Friday morning, the day after Thanksgiving, my sister and I woke up early and headed over to the hospital. My other sister and step-mom were already there.
We just spent time with our dad, without anyone else in the room. It was a nice change to the pace that had been of the room being overflowing all the time. My dad was off all of the machines and was starting to turn really Yellow from his liver failing. It was not easy to look at.
I sat at the end of us bed, in a chair facing him. I just looked at him. I thought about so much and nothing at the same time. My dad was dying before my very eyes. I felt numb.
At about 9:45, I noticed that my dad had goosebumps. My dad was NEVER cold, my dad was always sweating. When I saw the goosebumps, I knew it was the end. My dad took one last struggling breath, and that was it. He was gone.
My sisters, step-mom, and I cried and were there for each other. We each grieved different things and in different ways. My step-mom lost her husband. My sisters lost their dad. I lost my dad, but in a different way than my sisters did. In a lot of ways, it was just a new kind of mourning. My sisters had many more good years with our dad than I did.
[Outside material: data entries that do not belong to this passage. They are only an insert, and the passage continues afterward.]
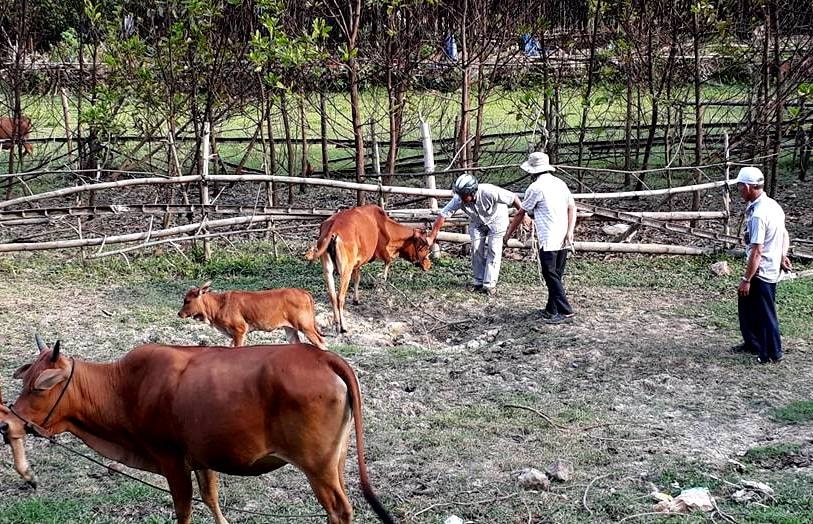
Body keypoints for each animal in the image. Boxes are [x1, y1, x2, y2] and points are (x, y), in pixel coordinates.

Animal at [11, 338, 394, 520]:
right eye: (25, 381)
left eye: (39, 388)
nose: (7, 421)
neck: (123, 387)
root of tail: (323, 356)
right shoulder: (203, 459)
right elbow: (212, 500)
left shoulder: (171, 459)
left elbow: (184, 508)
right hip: (335, 461)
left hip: (318, 467)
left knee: (338, 510)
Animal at [178, 280, 326, 350]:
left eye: (187, 301)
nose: (179, 313)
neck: (219, 305)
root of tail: (302, 291)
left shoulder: (239, 330)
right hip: (290, 328)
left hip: (305, 326)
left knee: (321, 343)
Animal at [304, 206, 432, 334]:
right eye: (424, 247)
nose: (428, 265)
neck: (383, 225)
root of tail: (333, 229)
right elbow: (385, 265)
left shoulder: (356, 264)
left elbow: (357, 279)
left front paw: (356, 300)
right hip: (345, 270)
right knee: (340, 297)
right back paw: (343, 326)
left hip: (328, 271)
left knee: (332, 296)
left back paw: (336, 324)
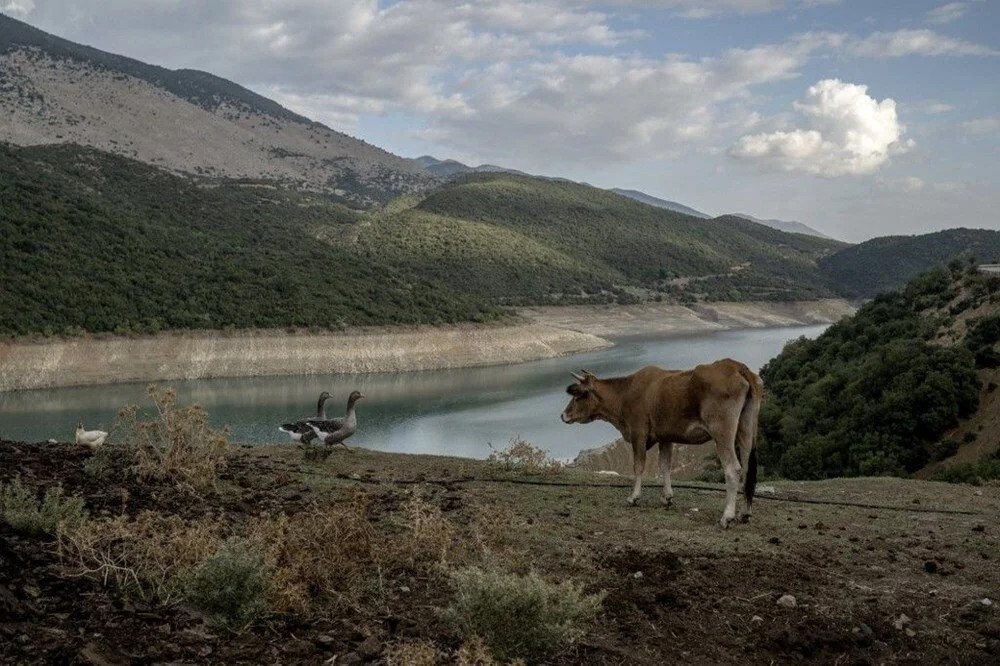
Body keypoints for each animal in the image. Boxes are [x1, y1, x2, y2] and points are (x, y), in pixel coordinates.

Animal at [560, 360, 760, 528]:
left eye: (579, 395)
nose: (563, 415)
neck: (625, 394)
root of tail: (735, 365)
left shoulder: (638, 433)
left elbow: (639, 466)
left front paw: (633, 497)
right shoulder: (665, 436)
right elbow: (664, 465)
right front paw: (667, 497)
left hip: (722, 431)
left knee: (733, 468)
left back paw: (727, 517)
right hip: (746, 427)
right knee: (748, 467)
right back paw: (745, 513)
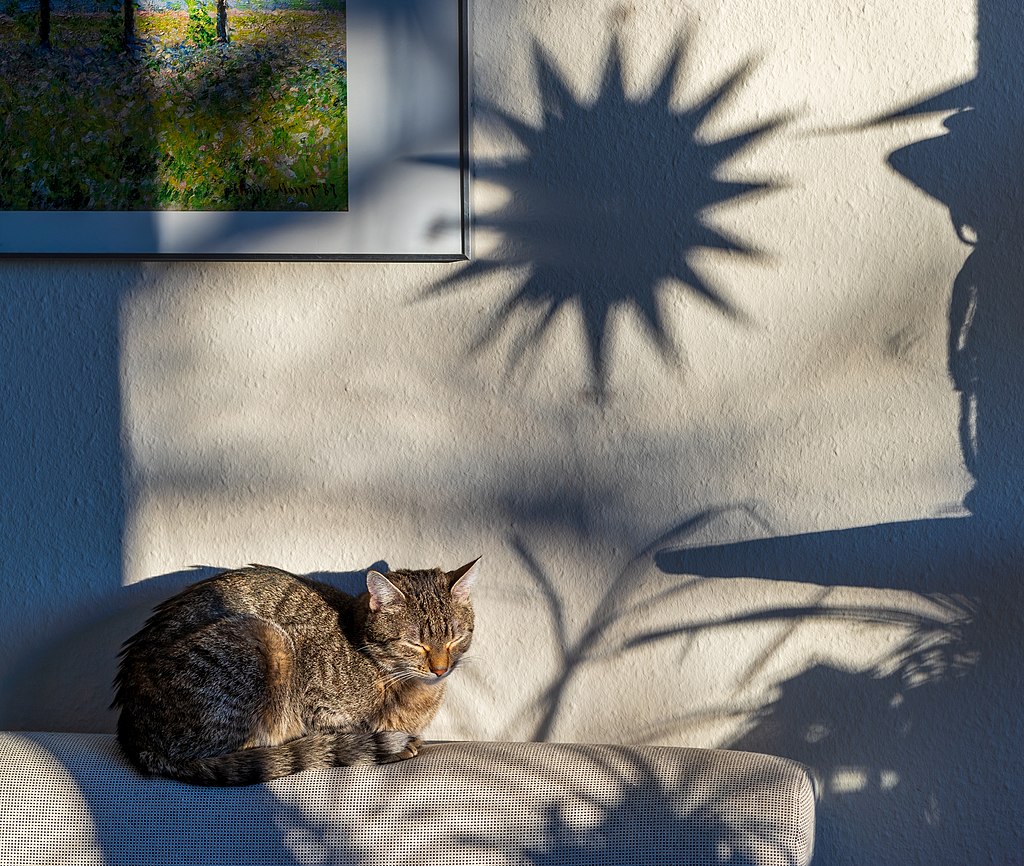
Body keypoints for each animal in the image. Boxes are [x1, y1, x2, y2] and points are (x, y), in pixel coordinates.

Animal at [114, 560, 481, 790]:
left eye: (456, 638)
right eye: (414, 643)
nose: (440, 668)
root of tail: (137, 737)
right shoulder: (311, 685)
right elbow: (339, 729)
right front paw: (379, 742)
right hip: (267, 641)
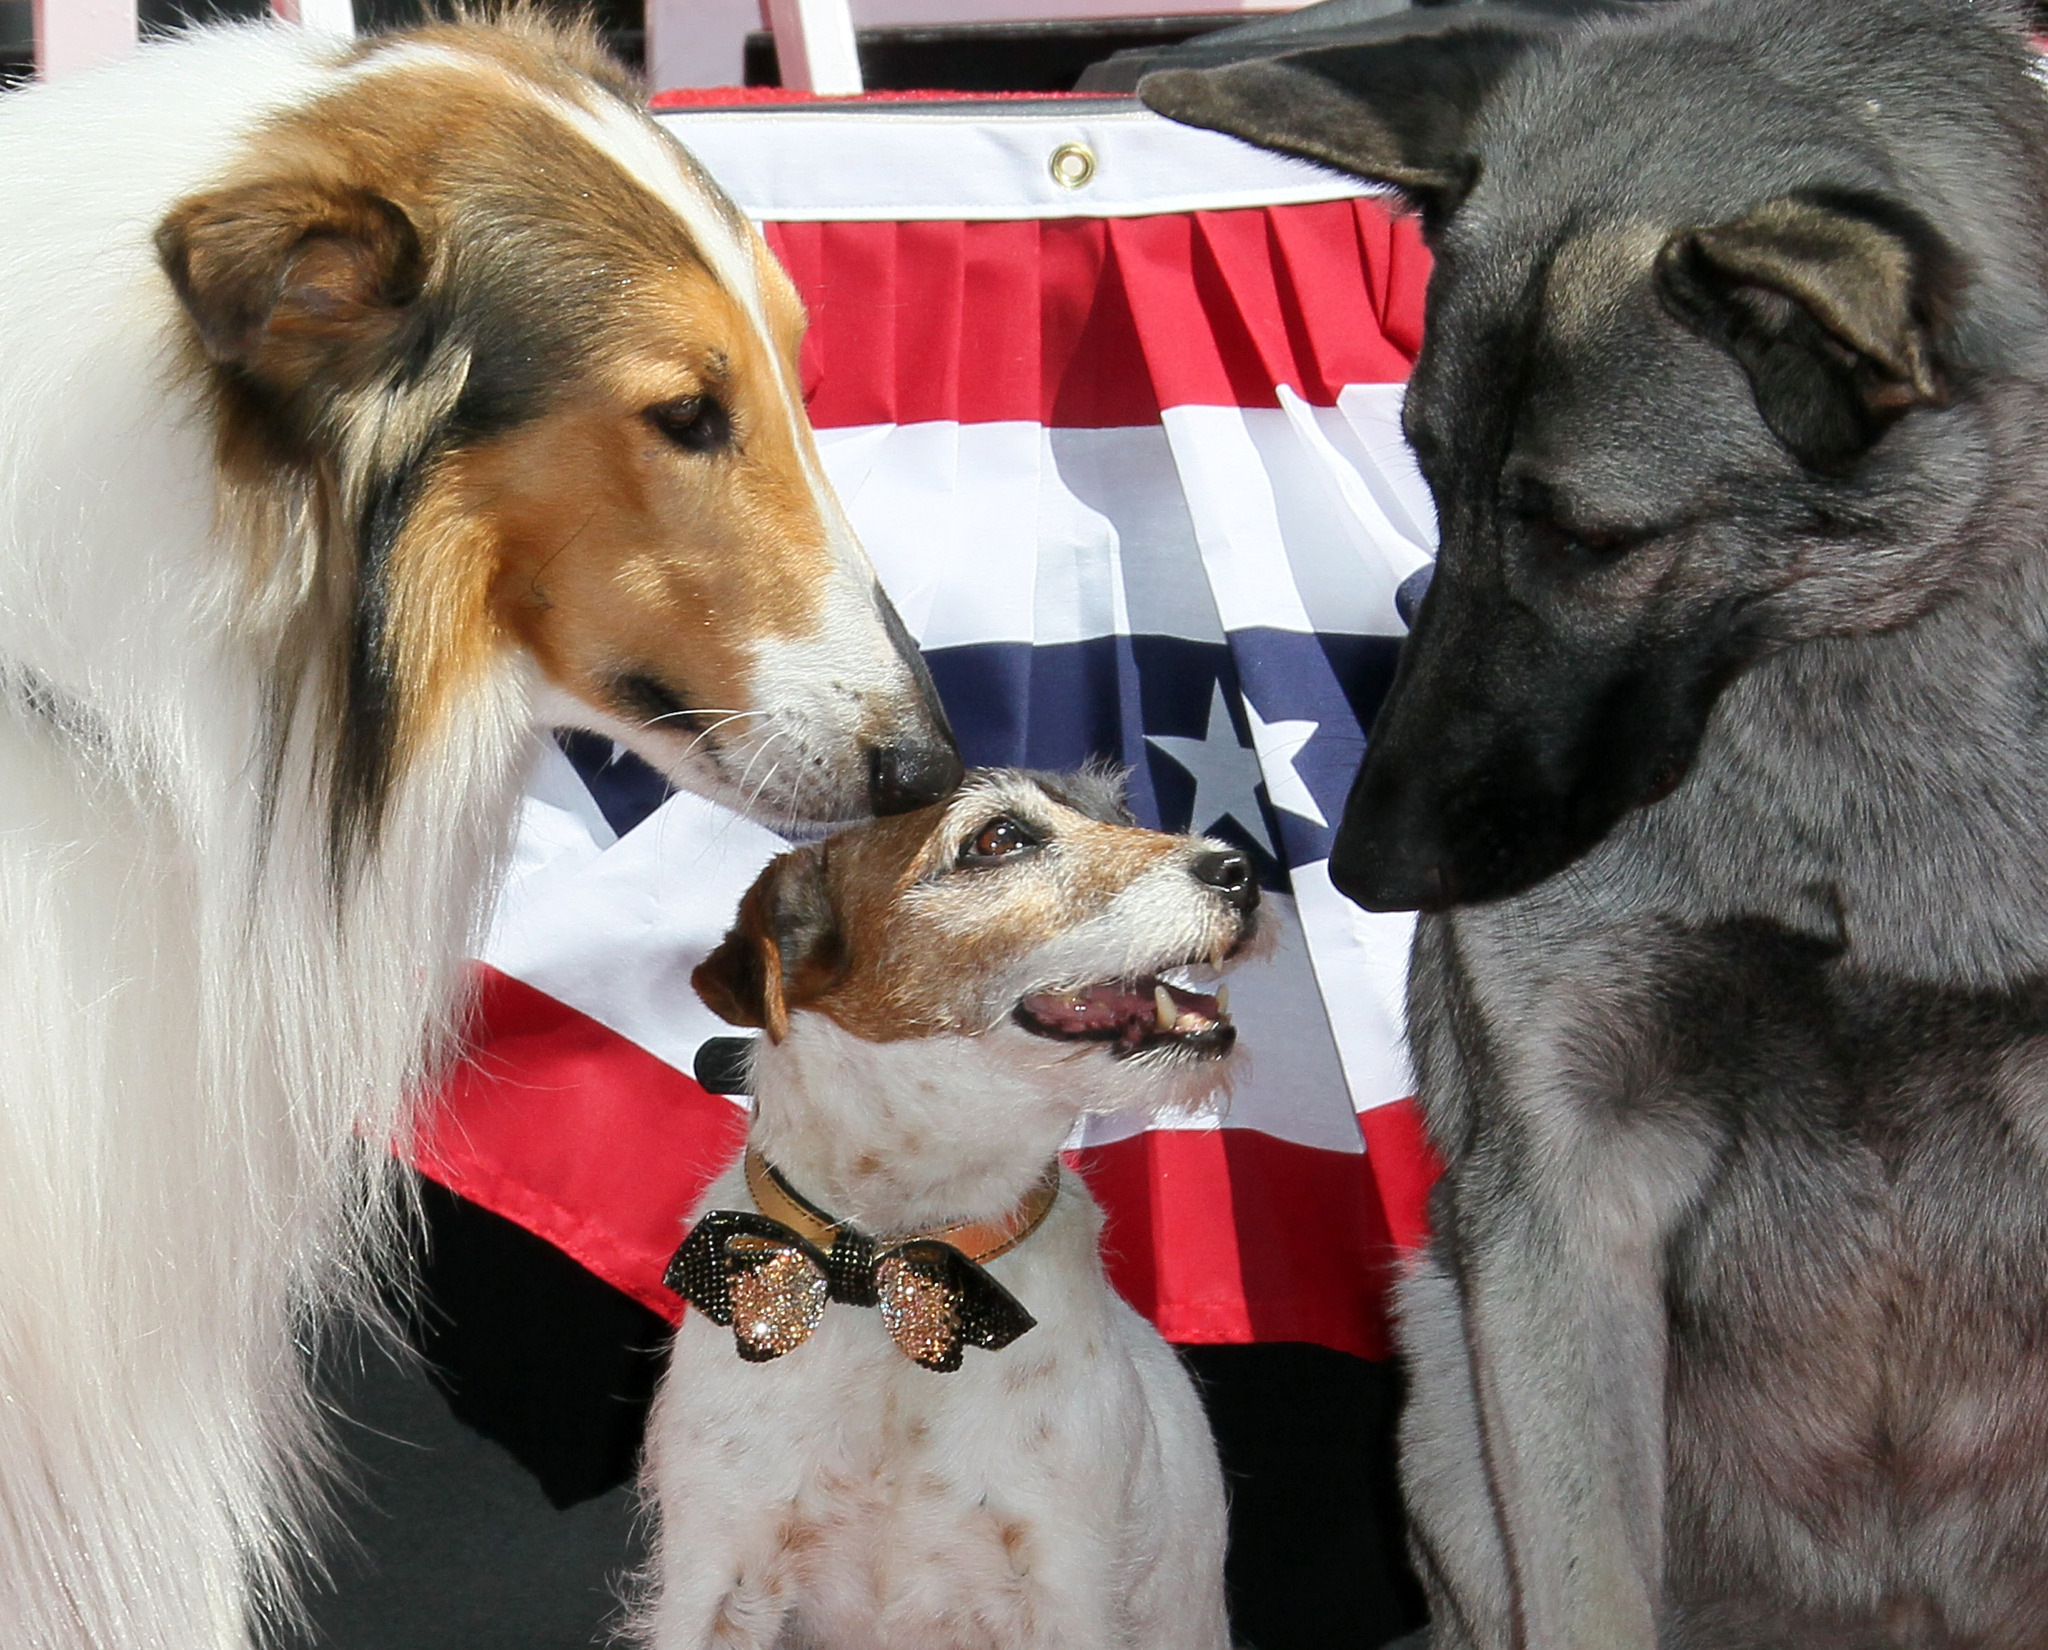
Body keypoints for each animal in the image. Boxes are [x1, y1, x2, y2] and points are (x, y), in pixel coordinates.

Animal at [638, 773, 1253, 1650]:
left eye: (1120, 815)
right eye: (998, 839)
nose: (1242, 871)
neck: (892, 1264)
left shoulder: (1068, 1587)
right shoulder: (714, 1573)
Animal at [1155, 3, 2048, 1650]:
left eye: (1587, 537)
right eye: (1429, 476)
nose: (1366, 870)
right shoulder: (1570, 1207)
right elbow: (1584, 1583)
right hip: (1447, 1363)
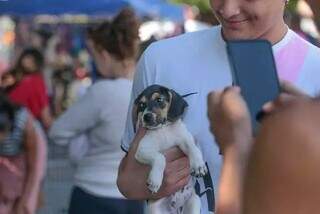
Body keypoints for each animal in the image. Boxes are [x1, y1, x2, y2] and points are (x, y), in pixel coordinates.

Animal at [133, 84, 206, 213]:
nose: (146, 117)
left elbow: (194, 149)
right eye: (142, 105)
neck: (163, 129)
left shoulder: (184, 139)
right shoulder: (143, 149)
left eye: (159, 100)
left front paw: (198, 165)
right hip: (154, 208)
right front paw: (155, 180)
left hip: (194, 201)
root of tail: (175, 209)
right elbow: (160, 157)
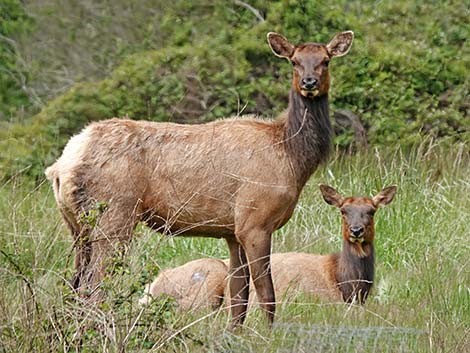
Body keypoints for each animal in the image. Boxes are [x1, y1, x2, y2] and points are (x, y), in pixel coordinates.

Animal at [46, 31, 354, 326]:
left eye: (325, 60)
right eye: (294, 61)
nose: (310, 82)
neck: (290, 156)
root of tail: (61, 166)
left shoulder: (232, 231)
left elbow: (239, 297)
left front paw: (235, 334)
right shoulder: (254, 221)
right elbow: (266, 293)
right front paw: (266, 335)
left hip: (77, 226)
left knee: (75, 285)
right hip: (114, 214)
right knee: (94, 286)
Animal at [142, 184, 396, 308]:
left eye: (371, 211)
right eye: (343, 210)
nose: (356, 231)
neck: (346, 283)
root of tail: (150, 288)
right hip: (207, 281)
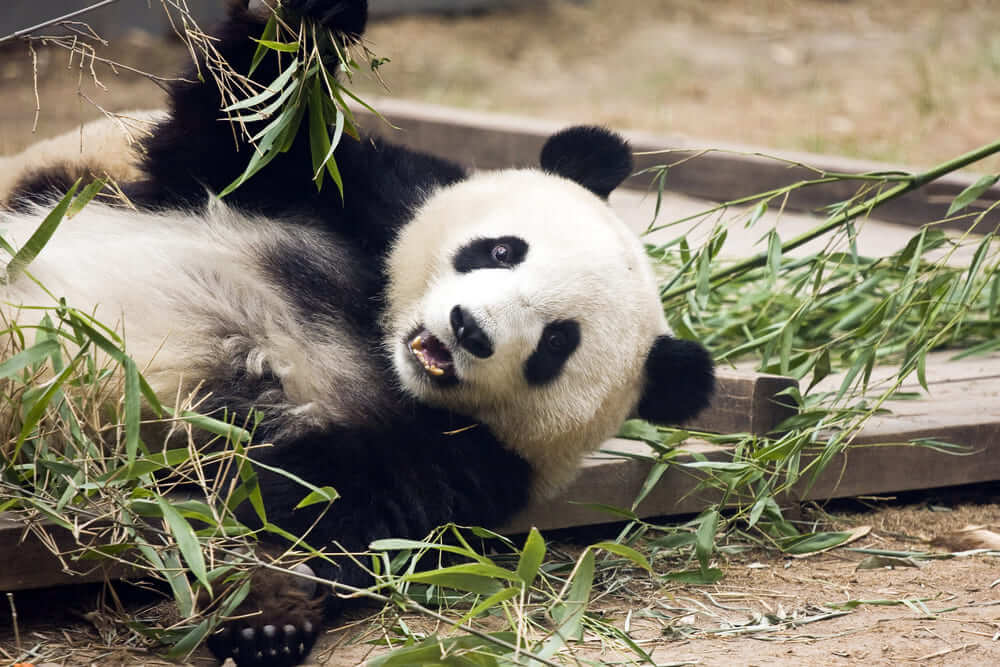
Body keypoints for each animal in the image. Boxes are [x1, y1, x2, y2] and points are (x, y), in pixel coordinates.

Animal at [1, 1, 715, 665]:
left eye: (558, 343)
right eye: (503, 250)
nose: (468, 329)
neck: (375, 342)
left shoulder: (462, 461)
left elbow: (327, 513)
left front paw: (267, 612)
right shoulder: (361, 201)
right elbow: (245, 129)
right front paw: (313, 23)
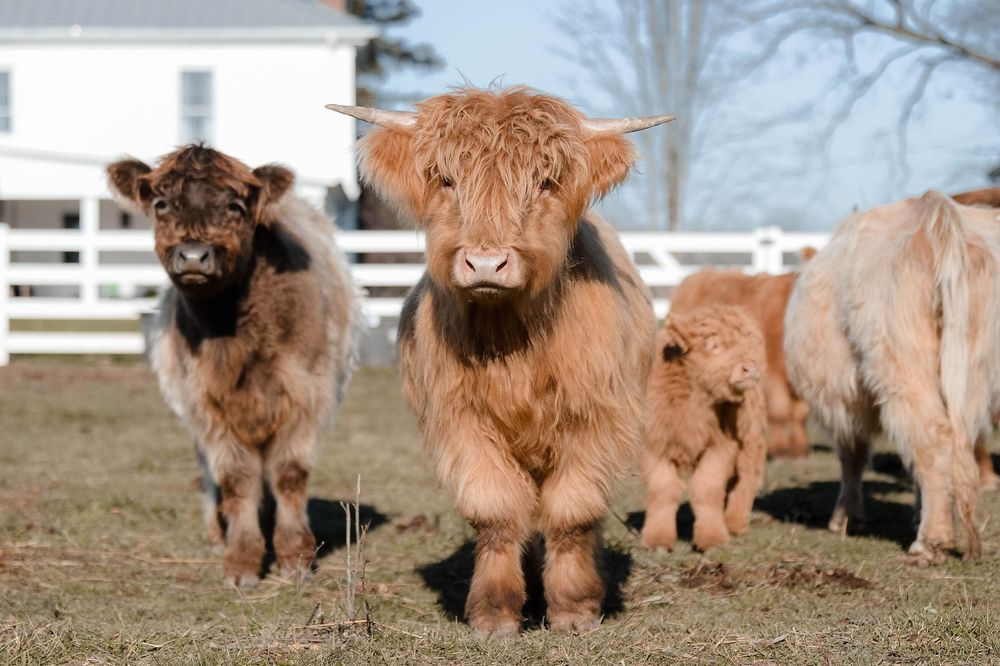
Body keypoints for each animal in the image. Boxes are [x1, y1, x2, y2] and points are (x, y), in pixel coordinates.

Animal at [106, 145, 360, 587]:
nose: (193, 255)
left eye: (235, 205)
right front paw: (241, 559)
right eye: (161, 203)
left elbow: (289, 474)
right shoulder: (206, 405)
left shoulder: (308, 394)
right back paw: (217, 530)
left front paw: (295, 556)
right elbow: (236, 479)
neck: (233, 336)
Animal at [328, 88, 669, 636]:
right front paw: (495, 613)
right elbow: (495, 512)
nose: (486, 263)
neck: (510, 337)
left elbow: (573, 513)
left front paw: (575, 609)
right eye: (447, 180)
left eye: (545, 182)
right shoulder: (460, 420)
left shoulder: (597, 418)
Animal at [641, 306, 767, 552]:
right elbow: (662, 490)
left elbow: (707, 489)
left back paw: (735, 522)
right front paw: (657, 540)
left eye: (749, 345)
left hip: (751, 437)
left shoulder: (721, 446)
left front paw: (712, 539)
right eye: (714, 345)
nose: (750, 369)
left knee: (747, 477)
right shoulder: (655, 445)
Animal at [784, 190, 1000, 563]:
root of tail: (935, 212)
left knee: (932, 437)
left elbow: (852, 454)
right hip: (973, 369)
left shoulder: (842, 395)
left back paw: (930, 542)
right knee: (954, 442)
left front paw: (846, 518)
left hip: (899, 363)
It was just different.
We stayed at the hospital most of the day.
Family came and went.
We said our goodbyes.
It was weird driving away from the hospital, knowing that we wouldn't be going back to see Dad again. That was it.
I did all I know how to do. I cried and went to Target to get Christmas decorations.
We went back to the house and put up the Christmas tree, that Parker soon pulled down on top of himself that made me pee my pants, and just spent time together.
On Sunday, we had a memorial BBQ for my dad. It was his style.
BBQ, Pepsi, and no frills.
On Friday, November 27, 2009, my dad took his last breath.